■ **YOUR ASSIGNMENT**
Set all the entries down again, unaltered.

■ **TASK DATA**
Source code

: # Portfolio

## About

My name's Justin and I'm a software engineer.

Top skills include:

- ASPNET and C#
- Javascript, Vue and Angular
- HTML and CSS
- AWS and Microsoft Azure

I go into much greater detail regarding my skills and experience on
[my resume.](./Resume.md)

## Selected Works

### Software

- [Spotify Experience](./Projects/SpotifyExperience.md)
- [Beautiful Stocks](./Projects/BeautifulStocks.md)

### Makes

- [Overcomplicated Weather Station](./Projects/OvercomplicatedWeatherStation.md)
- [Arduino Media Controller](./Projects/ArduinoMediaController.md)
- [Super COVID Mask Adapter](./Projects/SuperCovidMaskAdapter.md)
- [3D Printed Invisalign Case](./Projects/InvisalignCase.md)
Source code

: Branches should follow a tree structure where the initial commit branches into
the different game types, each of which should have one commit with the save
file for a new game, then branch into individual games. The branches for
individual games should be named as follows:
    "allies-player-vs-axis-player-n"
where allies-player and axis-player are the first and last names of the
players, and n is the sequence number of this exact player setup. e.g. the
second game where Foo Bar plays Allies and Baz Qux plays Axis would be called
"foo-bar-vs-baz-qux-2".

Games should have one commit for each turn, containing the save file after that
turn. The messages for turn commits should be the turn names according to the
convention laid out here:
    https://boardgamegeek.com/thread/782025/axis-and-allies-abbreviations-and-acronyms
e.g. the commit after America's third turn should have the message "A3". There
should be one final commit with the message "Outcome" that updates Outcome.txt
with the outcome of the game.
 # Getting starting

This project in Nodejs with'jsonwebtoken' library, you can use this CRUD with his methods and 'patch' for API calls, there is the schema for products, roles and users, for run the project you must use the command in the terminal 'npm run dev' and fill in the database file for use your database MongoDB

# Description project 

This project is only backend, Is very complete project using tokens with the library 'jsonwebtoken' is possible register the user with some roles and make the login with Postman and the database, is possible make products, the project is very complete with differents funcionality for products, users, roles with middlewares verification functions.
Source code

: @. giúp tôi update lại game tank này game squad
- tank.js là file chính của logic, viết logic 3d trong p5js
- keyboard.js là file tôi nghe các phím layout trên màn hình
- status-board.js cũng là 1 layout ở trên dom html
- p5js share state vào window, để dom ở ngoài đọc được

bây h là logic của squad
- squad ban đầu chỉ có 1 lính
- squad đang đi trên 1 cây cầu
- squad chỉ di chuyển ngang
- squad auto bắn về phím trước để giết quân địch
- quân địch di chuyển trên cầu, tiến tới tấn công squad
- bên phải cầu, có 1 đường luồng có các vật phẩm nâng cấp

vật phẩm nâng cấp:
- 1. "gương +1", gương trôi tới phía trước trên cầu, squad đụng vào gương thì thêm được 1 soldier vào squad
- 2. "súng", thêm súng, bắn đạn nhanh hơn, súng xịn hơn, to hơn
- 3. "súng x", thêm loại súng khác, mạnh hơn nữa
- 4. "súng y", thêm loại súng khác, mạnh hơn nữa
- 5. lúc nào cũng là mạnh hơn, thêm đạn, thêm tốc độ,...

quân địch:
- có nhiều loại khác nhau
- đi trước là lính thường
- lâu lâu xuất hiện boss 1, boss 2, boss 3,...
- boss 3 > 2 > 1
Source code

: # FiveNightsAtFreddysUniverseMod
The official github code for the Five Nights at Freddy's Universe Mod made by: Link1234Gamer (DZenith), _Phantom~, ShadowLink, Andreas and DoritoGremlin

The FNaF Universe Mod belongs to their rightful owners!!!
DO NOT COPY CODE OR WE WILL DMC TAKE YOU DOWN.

■ **REPLY**
Source code

: # Portfolio

## About

My name's Justin and I'm a software engineer.

Top skills include:

- ASPNET and C#
- Javascript, Vue and Angular
- HTML and CSS
- AWS and Microsoft Azure

I go into much greater detail regarding my skills and experience on
[my resume.](./Resume.md)

## Selected Works

### Software

- [Spotify Experience](./Projects/SpotifyExperience.md)
- [Beautiful Stocks](./Projects/BeautifulStocks.md)

### Makes

- [Overcomplicated Weather Station](./Projects/OvercomplicatedWeatherStation.md)
- [Arduino Media Controller](./Projects/ArduinoMediaController.md)
- [Super COVID Mask Adapter](./Projects/SuperCovidMaskAdapter.md)
- [3D Printed Invisalign Case](./Projects/InvisalignCase.md)
Source code

: Branches should follow a tree structure where the initial commit branches into
the different game types, each of which should have one commit with the save
file for a new game, then branch into individual games. The branches for
individual games should be named as follows:
    "allies-player-vs-axis-player-n"
where allies-player and axis-player are the first and last names of the
players, and n is the sequence number of this exact player setup. e.g. the
second game where Foo Bar plays Allies and Baz Qux plays Axis would be called
"foo-bar-vs-baz-qux-2".

Games should have one commit for each turn, containing the save file after that
turn. The messages for turn commits should be the turn names according to the
convention laid out here:
    https://boardgamegeek.com/thread/782025/axis-and-allies-abbreviations-and-acronyms
e.g. the commit after America's third turn should have the message "A3". There
should be one final commit with the message "Outcome" that updates Outcome.txt
with the outcome of the game.
 # Getting starting

This project in Nodejs with'jsonwebtoken' library, you can use this CRUD with his methods and 'patch' for API calls, there is the schema for products, roles and users, for run the project you must use the command in the terminal 'npm run dev' and fill in the database file for use your database MongoDB

# Description project 

This project is only backend, Is very complete project using tokens with the library 'jsonwebtoken' is possible register the user with some roles and make the login with Postman and the database, is possible make products, the project is very complete with differents funcionality for products, users, roles with middlewares verification functions.
Source code

: @. giúp tôi update lại game tank này game squad
- tank.js là file chính của logic, viết logic 3d trong p5js
- keyboard.js là file tôi nghe các phím layout trên màn hình
- status-board.js cũng là 1 layout ở trên dom html
- p5js share state vào window, để dom ở ngoài đọc được

bây h là logic của squad
- squad ban đầu chỉ có 1 lính
- squad đang đi trên 1 cây cầu
- squad chỉ di chuyển ngang
- squad auto bắn về phím trước để giết quân địch
- quân địch di chuyển trên cầu, tiến tới tấn công squad
- bên phải cầu, có 1 đường luồng có các vật phẩm nâng cấp

vật phẩm nâng cấp:
- 1. "gương +1", gương trôi tới phía trước trên cầu, squad đụng vào gương thì thêm được 1 soldier vào squad
- 2. "súng", thêm súng, bắn đạn nhanh hơn, súng xịn hơn, to hơn
- 3. "súng x", thêm loại súng khác, mạnh hơn nữa
- 4. "súng y", thêm loại súng khác, mạnh hơn nữa
- 5. lúc nào cũng là mạnh hơn, thêm đạn, thêm tốc độ,...

quân địch:
- có nhiều loại khác nhau
- đi trước là lính thường
- lâu lâu xuất hiện boss 1, boss 2, boss 3,...
- boss 3 > 2 > 1
Source code

: # FiveNightsAtFreddysUniverseMod
The official github code for the Five Nights at Freddy's Universe Mod made by: Link1234Gamer (DZenith), _Phantom~, ShadowLink, Andreas and DoritoGremlin

The FNaF Universe Mod belongs to their rightful owners!!!
DO NOT COPY CODE OR WE WILL DMC TAKE YOU DOWN.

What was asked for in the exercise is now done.